Hi Mart, thanks for your comments but after 18 years of following Sydney FC, week in and week out, I disagree there is no tradition. I have also followed Manchester United for 60 years (I was born near Manchester so I have an excuse) and for many years, I have been more passionate, worried and care more for SFC than for United. SFC is my team, I go to watch them, I know the players intimately. It's got nothing to do with who owns the club. I own the gear and the signed souvenirs. My devotion to the team matches the vast majority of Parramatta, Souths, Waratahs, Richmond, Swans ... you name it ... fans. There is no 'rusted on' contrast as you claim. My support is as rusted on as if I was born into a family of fans, through thick and thin.

Mart
December 08, 2022

Graham - fantastic to hear and I in no way meant to downplay fans such as yourself that are quite clearly passionate. That's fabulous. But .... where to from here ? How do the Sydney FCs of the world build on supporters like you and grow the base double ? Three fold ? My fear is that the A League will suffer in the same way as, say, Super League in rugby union where quite a few clubs had a whizz bang start in terms of supporter numbers but have no plateaued or, worse, supporter interest has declined. Hence my suggestions to how to rust on / grow but I'm sure folk like you have other (better !) ideas. The audience is there - for example, 4 of the women's world cup games in 2023 in Melbourne are basically sold out. So how do we attract a sizeable chunk of these folks regularly to the A League (men and women games) ? On the back of amazing performances by the men and women national teams now's the time !

Stephen
December 07, 2022

Excellent article Graham. As a football tragic myself for over 50 years, I read as many football articles I can lay my hands on (or click my mouse on these days), and your analysis rivals those of any professional football writer.

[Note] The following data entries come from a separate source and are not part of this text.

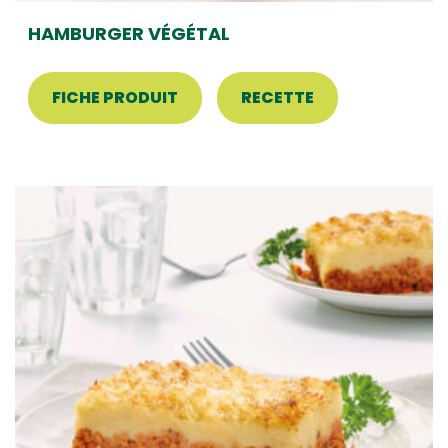
HAMBURGER VÉGÉTAL
FICHE PRODUIT
RECETTE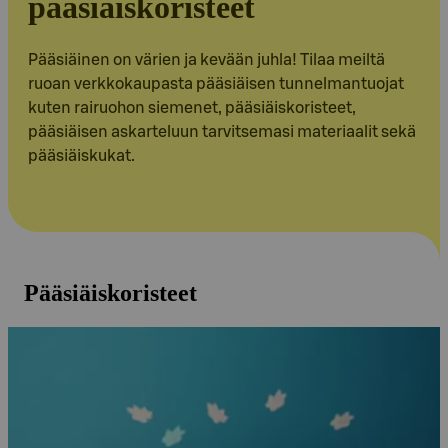
pääsiäiskoristeet
Pääsiäinen on värien ja kevään juhla! Tilaa meiltä
ruoan verkkokaupasta pääsiäisen tunnelmantuojat
kuten rairuohon siemenet, pääsiäiskoristeet,
pääsiäisen askarteluun tarvitsemasi materiaalit sekä
pääsiäiskukat.
Pääsiäiskoristeet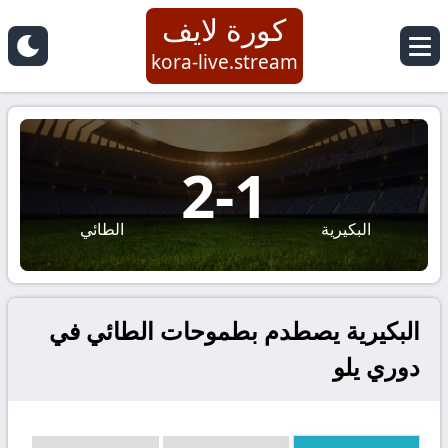
كورة لايف
kora-live.stream
2
-
1
البكيرية
الطائي
البكيرية يصطدم بطموحات الطائي في
دوري يلو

I pretty much agree with everything you say. I can only hope that this World Cup is finally the trigger for raising football's visibility and acceptance to those of the other games played in this country.

Graham Hand
December 07, 2022

Thanks for the kind comments, Stephen. In fact, going back 20 years or more, I wrote for the Northern Spirit matchday magazine, a page called 'From The Terrace' as a fan's perspective on the game and the team. It's extraordinary to recall that as the team was passed from owner to owner like a counterfeit note, they still produced a programme for each match. It's something that no A-League team has ever done, and of course, it's all online now.